Аксиома III. Если P есть класс предметов а, а также Q есть класс предметов а, то P есть Q.

Аксиома IV. Если некоторый предмет есть а, то некоторый предмет есть класс предметов а.

Из многих аксиоматик Мереологии, увидевших свет на протяжении 1916-1930 гг. ни одна не оказалась формализованной, как кажется, по причине разнородности используемых модусов терминов в "единичных предложениях" вида <"A" есть b. >. Именно по этой причине для достижения цели Мереологии, т.е. представления термина для субъекта номинального суждения в функции употребления его приходится перемещать на место сказуемого с использованием указанного выше приема актуализации. Короче говоря, схема <"A" b. > неявно дополняется схемой <"A" a. > в виде формулировок, совершаемых по схеме "$ X(X есть а).[151] Однако легко видеть, что принятие Лесьневским обозначений подлежащего "А" и сказуемого "а" в последовательности переименований "не стыкуются". Более того, из прочтения работы, посвященной Мереологии может возникнуть впечатление, что в действительности "единичные предложения" должны записываться в виде < a есть "А">, т.е. что < a. > является элементом "А", столько в ней встречается записей вида "а есть b", "X есть Y" или словесных формулировок вроде "каждое а есть ингредиенс предмета P". Но следует отдать должное последовательной интуиции Лесьневского и все же отметить, что записи <a есть A> отыскать не удалось.

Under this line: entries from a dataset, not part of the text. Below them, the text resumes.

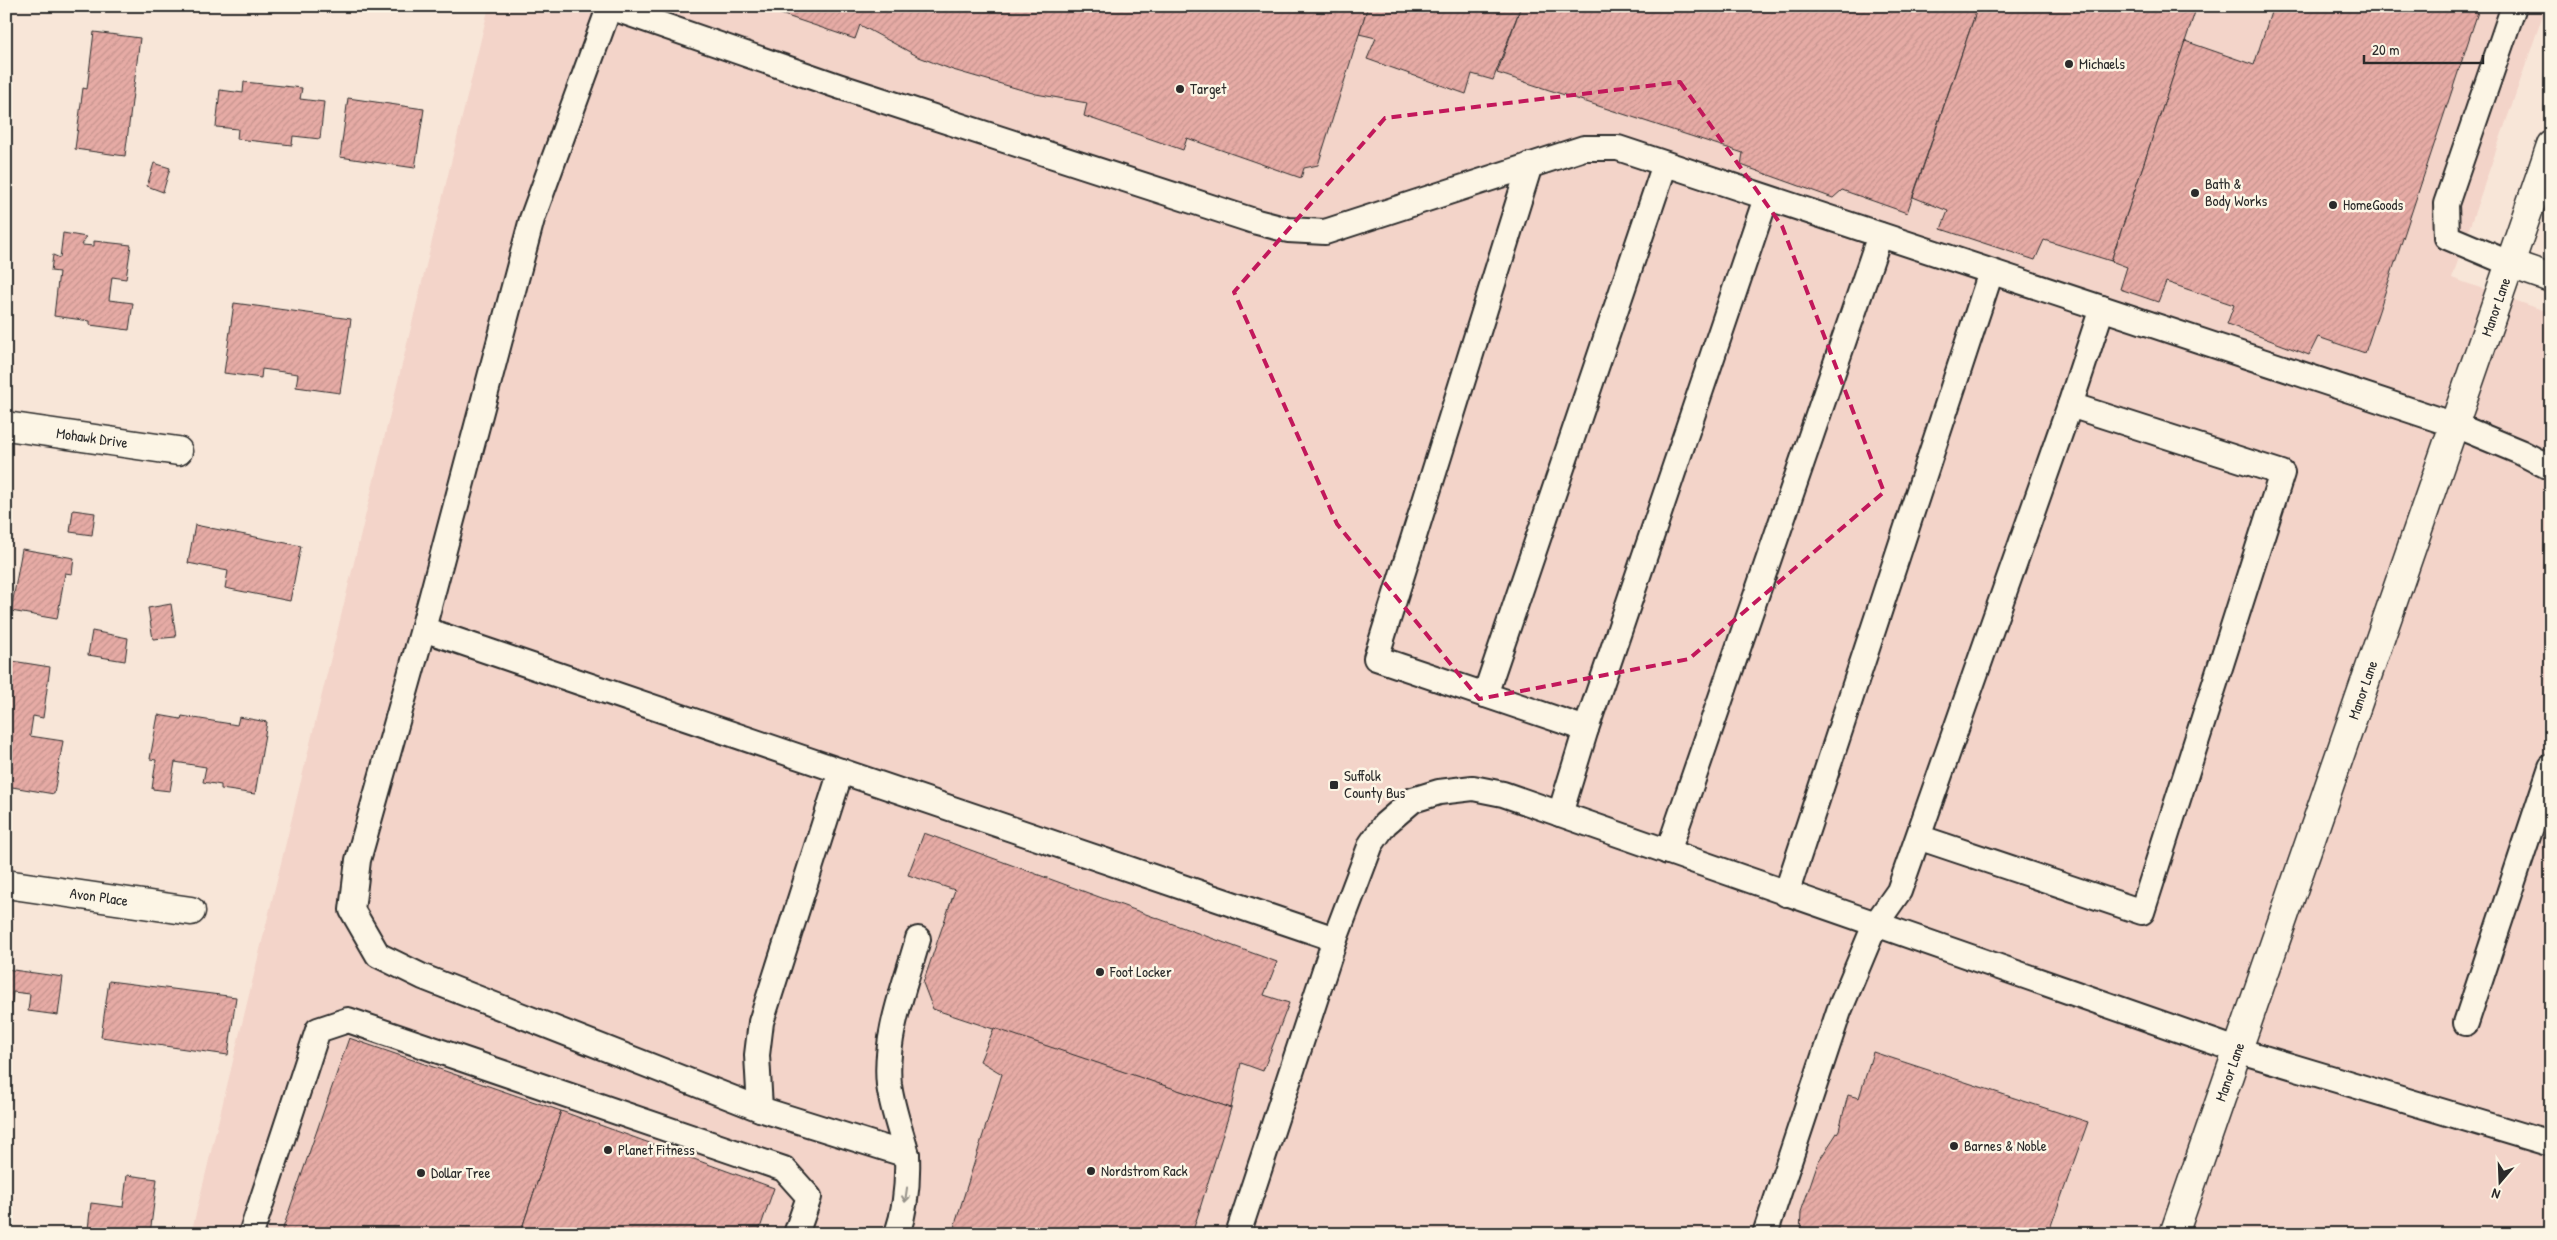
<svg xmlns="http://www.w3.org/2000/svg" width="2557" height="1240" viewBox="0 0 2557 1240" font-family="'Patrick Hand',sans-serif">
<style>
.built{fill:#f3d4c9}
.building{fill:url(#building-hatch);stroke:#2b2b2b}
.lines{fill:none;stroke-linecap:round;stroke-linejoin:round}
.lane-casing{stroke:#2b2b2b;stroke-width:28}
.street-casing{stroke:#2b2b2b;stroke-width:31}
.secondary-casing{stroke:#2b2b2b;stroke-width:31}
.lane{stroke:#fcf5e5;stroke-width:24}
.street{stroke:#fcf5e5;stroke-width:28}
.secondary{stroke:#fcf5e5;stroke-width:28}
.oneway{stroke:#949088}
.marked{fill:none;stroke:#c2185b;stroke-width:4;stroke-dasharray:10 6;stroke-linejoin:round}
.poi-dot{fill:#2b2b2b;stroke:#fcf5e5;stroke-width:2}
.labels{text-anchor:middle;stroke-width:5;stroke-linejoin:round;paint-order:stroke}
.poi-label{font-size:15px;fill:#2b2b2b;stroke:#fcf5e5;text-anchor:start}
.street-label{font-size:15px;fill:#2b2b2b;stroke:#fcf5e5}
</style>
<defs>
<pattern id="building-hatch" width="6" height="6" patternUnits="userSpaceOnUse" patternTransform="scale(1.25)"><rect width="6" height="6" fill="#e6aba5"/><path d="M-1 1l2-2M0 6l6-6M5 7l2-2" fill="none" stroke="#c5938e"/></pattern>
</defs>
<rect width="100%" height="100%" fill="#f8e6d8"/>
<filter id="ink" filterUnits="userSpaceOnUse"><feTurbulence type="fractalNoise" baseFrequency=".02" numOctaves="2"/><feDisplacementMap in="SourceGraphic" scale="10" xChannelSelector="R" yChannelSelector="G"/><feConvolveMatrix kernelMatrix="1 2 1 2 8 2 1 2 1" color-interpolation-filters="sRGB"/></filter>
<g filter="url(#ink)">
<polygon class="built" points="489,6 2546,6 2452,278 2551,313 2551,1234 191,1234"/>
<g class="building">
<polygon points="757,6 1368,6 1318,165 1304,168 1301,178 1187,138 1183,150 1084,116 1087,103 1036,94 953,70 919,57 860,25 855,39"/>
<polygon points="1368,6 1521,6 1493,80 1472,74 1466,94 1367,59 1376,38 1359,34"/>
<polygon points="1521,6 1978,6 1907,213 1842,190 1833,198 1741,165 1743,153 1497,73"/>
<polygon points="1978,6 2197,6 2111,261 2044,240 2035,260 1941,229 1948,211 1913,197"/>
<polygon points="2273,6 2480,6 2365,353 2318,337 2309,355 2227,324 2234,305 2166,282 2158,302 2120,289 2127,267 2111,261 2185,41 2254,65"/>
<polygon points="94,32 140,38 125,156 75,149 83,88 87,89"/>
<polygon points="244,82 302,88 300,99 324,102 320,139 293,136 292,145 237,139 238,129 216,127 220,90 243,93"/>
<polygon points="348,98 424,109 415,168 340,157"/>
<polygon points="154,163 170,168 163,192 147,186"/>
<polygon points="63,233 86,237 82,245 94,246 94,241 131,245 126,279 112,277 109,300 133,303 129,330 90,325 90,321 54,316 59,272 51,271 53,255 60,258"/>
<polygon points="234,303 351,319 340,393 296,387 298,374 262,369 261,378 224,373"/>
<polygon points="73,510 95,513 92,535 70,532"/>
<polygon points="195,525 301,546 290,601 225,588 228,571 188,563"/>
<polygon points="22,549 74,558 72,574 65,573 57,619 11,611"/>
<polygon points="171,604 176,637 153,639 148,608"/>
<polygon points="92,631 128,638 125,661 88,655"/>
<polygon points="6,660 50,667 43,718 33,716 30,736 63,741 54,794 6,786"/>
<polygon points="158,715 181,719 182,716 237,725 239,717 267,722 255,794 221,789 221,785 203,782 206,767 175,762 170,791 152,789 156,760 150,759"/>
<polygon points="924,833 1277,962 1264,995 1289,1003 1263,1071 1241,1063 1231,1108 933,1009 923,983 955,890 908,875"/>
<polygon points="6,969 63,977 58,1015 28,1011 30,994 13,992 7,1041"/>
<polygon points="109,981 236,997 228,1055 101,1037"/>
<polygon points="994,1028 1231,1108 1192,1234 952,1234 1002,1074 980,1061"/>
<polygon points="349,1038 561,1111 520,1234 281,1234"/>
<polygon points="1873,1052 2088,1122 2048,1234 1800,1234 1801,1212 1818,1162 1839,1130 1848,1095 1859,1098"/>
<polygon points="561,1111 774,1188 758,1234 520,1234"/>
<polygon points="127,1175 157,1179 150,1234 88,1229 91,1203 123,1207"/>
</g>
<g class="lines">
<defs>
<g id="lane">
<polyline points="607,6 838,86 1257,222 1288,230 1325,232 1584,148 1618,148 2455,425 2520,452 2551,468"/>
<polyline points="609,8 532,219 423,629 1335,939"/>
<polyline points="1530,165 1376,658 1586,729 1766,198"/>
<polyline points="2511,264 2447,237 2446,204 2514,6"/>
<polyline points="2070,405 2102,308"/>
<polyline points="423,629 358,860 352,910 378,955 423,977 760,1109"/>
<polyline points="1485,695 1665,164"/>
<path d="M841,771L761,1022L757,1055L760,1109L907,1155C901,1132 892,1108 889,1085C884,1036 905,986 918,939"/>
<polyline points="1560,814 1586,729"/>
<polyline points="1668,852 1880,235"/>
<polyline points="1786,894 1991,272"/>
<polyline points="2466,1023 2551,767"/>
<polyline points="251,1234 318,1030 348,1020 784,1169 809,1197 796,1234"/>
<path d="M897,1234C906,1208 908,1182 907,1155"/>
<polyline points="1238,1234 1335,939 1371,844 1385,824 1413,800 1439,792 1473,788 1503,794 2237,1050 2551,1144"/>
<polyline points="1765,1234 1839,1011 1875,925 1899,891 1918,837 2142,912 2282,473 2070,405 1918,837"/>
</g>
<g id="street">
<polyline points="2511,264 2551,278"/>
<polyline points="6,426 178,451"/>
<polyline points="6,884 191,911"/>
</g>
<polyline id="secondary" points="2174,1234 2551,145"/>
</defs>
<use href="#lane" class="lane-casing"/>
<use href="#street" class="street-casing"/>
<use href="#secondary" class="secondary-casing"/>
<use href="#lane" class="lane"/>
<use href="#street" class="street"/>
<use href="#secondary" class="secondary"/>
</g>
<defs><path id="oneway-shaft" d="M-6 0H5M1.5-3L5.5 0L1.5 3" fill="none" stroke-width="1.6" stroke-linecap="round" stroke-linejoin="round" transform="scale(1.25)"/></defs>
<use class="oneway" href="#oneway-shaft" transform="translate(906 1195) rotate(98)"/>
</g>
<path class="marked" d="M1680,82L1782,226L1884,492L1689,659L1479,699L1337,524L1234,292L1385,118Z"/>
<g class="poi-dot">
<circle cx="2069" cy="64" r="5"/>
<circle cx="1180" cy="89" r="5"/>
<circle cx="2195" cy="193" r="5"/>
<circle cx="2333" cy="205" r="5"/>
<rect x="1329" y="780" width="10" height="10" rx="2.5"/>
<circle cx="1100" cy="972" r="5"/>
<circle cx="1954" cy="1146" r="5"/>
<circle cx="608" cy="1150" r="5"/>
<circle cx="1091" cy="1171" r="5"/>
<circle cx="421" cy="1173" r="5"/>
</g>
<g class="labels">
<g class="poi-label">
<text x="2079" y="69">Michaels</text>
<text x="1190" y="94">Target</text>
<text x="2205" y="189">Bath &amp;<tspan x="2205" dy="17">Body Works</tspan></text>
<text x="2343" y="210">HomeGoods</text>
<text x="1344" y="781">Suffolk<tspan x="1344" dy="17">County Bus</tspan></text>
<text x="1110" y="977">Foot Locker</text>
<text x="1964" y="1151">Barnes &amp; Noble</text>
<text x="618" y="1155">Planet Fitness</text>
<text x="1101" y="1176">Nordstrom Rack</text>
<text x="431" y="1178">Dollar Tree</text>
</g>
<g class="street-label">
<text transform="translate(2496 307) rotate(-71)" y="5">Manor Lane</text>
<text transform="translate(92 438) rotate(8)" y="5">Mohawk Drive</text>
<text transform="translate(2363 690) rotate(-71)" y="5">Manor Lane</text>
<text transform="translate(99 897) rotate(8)" y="5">Avon Place</text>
<text transform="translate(2230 1072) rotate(-71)" y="5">Manor Lane</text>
</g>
</g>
<rect width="2557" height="1240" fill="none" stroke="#fcf5e5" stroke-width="25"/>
<rect x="12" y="12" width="2532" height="1215" fill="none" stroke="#2b2b2b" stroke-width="2" filter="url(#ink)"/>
<g transform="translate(2500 1182) rotate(199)" stroke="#fcf5e5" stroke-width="4" paint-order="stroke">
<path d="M0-4L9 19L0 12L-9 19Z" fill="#2b2b2b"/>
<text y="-8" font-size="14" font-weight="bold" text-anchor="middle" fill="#2b2b2b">N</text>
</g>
<path d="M2364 55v8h119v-8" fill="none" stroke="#2b2b2b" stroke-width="2.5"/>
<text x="2372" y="55" font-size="15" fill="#2b2b2b" stroke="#fcf5e5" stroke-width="4" paint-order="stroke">20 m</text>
</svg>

Переходя к онтическому статусу подлежащего обратимся к объяснениям автора Мереологии, которые большей частью вынесены в комментарии. И это неудивительно, ибо где же можно еще объяснить статус термина, который фактически упоминается, тогда как он должен использоваться. Приведем некоторые пояснения "единичных предложений", что несомненно послужит лучшему пониманию намерений их автора. Лесьневский пишет: "Предложениями типа "А не есть b" я пользовался при написании реферируемой работы ("Основы общей теории множеств. I - Б.Д.) и пользуюсь здесь как эквивалентом соответствующих предложений типа "А есть предмет и не (А есть b)", но не соответствующими предложениями типа "не (А есть b)". ([1928], S.262) Аналогично предыдущему и следующее замечание на полях: "Предложениями типа "каждое а есть b" я пользовался при написании реферируемой работы и пользуюсь здесь как эквивалентами соответствующих предложений типа "некоторый предмет есть а и при всяком X, - если X есть а, то X есть b", но не соответствующими предложениями типа "при всяком X -, если X есть а, то X есть b"; подобно же предложениями типа "ни одно а не есть b" я пользовался и пользуюсь как эквивалентами соответствующих предложений типа "некоторый предмет есть а, и при всяком X -, если X есть а, то X не есть b", но не соответствующими предложениями типа "при всяком X -, если X есть а, то X не есть b". (S.264)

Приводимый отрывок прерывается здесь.